= Beginning of Section =

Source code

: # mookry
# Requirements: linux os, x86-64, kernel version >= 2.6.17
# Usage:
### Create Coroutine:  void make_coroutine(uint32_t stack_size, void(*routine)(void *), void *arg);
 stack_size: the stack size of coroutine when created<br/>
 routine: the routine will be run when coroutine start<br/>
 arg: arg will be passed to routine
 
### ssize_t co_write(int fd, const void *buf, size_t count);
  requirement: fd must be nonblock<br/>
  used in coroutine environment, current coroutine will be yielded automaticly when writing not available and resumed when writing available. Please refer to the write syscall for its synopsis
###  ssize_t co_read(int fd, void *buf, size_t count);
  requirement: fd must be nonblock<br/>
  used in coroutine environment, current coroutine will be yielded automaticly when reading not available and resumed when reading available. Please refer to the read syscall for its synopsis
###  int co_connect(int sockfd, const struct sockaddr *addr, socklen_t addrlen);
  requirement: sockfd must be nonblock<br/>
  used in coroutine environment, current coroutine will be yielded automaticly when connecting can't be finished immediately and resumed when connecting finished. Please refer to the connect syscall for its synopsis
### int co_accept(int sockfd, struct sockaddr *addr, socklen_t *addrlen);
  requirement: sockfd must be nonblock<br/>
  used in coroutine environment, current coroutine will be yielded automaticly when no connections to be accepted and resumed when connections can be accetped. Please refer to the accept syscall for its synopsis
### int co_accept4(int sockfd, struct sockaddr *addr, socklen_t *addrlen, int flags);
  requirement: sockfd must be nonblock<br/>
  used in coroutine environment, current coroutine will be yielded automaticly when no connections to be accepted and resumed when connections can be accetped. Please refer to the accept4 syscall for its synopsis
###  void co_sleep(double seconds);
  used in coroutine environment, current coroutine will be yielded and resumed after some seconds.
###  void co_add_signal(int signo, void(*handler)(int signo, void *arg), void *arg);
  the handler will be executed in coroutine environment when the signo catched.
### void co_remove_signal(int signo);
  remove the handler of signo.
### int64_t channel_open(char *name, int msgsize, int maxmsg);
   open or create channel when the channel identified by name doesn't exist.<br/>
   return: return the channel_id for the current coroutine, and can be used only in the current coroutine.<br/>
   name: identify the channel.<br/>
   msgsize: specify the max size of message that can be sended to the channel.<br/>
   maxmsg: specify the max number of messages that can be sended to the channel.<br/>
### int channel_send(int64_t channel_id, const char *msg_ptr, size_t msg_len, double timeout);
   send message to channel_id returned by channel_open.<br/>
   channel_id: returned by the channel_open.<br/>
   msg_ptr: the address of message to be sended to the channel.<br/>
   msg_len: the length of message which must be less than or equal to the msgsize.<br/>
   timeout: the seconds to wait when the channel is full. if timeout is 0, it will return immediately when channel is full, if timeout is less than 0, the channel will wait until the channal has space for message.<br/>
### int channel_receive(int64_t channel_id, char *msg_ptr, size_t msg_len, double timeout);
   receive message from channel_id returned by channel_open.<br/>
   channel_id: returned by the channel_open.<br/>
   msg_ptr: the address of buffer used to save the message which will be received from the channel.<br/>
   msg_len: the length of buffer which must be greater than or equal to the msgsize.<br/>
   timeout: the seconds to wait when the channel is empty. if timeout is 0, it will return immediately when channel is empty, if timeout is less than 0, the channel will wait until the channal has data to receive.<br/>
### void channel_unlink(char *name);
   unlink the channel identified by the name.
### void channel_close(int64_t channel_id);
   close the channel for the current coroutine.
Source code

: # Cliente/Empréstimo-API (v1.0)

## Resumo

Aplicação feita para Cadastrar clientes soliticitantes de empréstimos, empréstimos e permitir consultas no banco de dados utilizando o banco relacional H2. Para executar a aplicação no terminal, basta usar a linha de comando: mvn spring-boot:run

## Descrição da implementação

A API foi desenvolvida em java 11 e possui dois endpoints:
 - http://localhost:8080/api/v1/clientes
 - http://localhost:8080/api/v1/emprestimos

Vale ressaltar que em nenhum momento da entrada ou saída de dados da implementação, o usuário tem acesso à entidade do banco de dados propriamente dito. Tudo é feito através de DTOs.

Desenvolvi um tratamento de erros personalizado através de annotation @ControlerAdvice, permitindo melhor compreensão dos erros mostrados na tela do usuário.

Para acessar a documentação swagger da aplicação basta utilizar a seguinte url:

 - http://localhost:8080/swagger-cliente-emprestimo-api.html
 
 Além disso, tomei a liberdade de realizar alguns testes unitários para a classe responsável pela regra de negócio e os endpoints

= End of Section =

PROBLEM STATEMENT:
The response should be the listing above, limited to the lines between the one holding "msg_len: the length of buffer" and the one holding "Aplicação feita para", inclusive, reproduced exactly.

ANSWER TO THIS TASK:
   msg_len: the length of buffer which must be greater than or equal to the msgsize.<br/>
   timeout: the seconds to wait when the channel is empty. if timeout is 0, it will return immediately when channel is empty, if timeout is less than 0, the channel will wait until the channal has data to receive.<br/>
### void channel_unlink(char *name);
   unlink the channel identified by the name.
### void channel_close(int64_t channel_id);
   close the channel for the current coroutine.
Source code

: # Cliente/Empréstimo-API (v1.0)

## Resumo

Aplicação feita para Cadastrar clientes soliticitantes de empréstimos, empréstimos e permitir consultas no banco de dados utilizando o banco relacional H2. Para executar a aplicação no terminal, basta usar a linha de comando: mvn spring-boot:run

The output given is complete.